Data entries
---------------
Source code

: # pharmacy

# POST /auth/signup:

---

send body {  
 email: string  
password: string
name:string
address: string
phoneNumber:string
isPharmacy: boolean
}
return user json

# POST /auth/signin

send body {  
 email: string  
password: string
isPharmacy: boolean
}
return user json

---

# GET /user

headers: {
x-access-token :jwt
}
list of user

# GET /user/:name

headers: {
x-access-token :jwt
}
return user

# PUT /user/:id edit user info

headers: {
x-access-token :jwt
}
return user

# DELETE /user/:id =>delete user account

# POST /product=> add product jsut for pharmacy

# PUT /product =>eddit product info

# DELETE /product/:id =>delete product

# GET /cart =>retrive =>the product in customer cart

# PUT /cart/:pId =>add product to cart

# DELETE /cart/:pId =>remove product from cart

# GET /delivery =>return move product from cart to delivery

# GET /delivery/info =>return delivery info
---------------
• **Work to complete**:
Please reproduce word for word the lines from the one containing "# PUT /product =>eddit product info" up to and including the last line of the records.

• **Finished exercise**:
# PUT /product =>eddit product info

# DELETE /product/:id =>delete product

# GET /cart =>retrive =>the product in customer cart

# PUT /cart/:pId =>add product to cart

# DELETE /cart/:pId =>remove product from cart

# GET /delivery =>return move product from cart to delivery

# GET /delivery/info =>return delivery info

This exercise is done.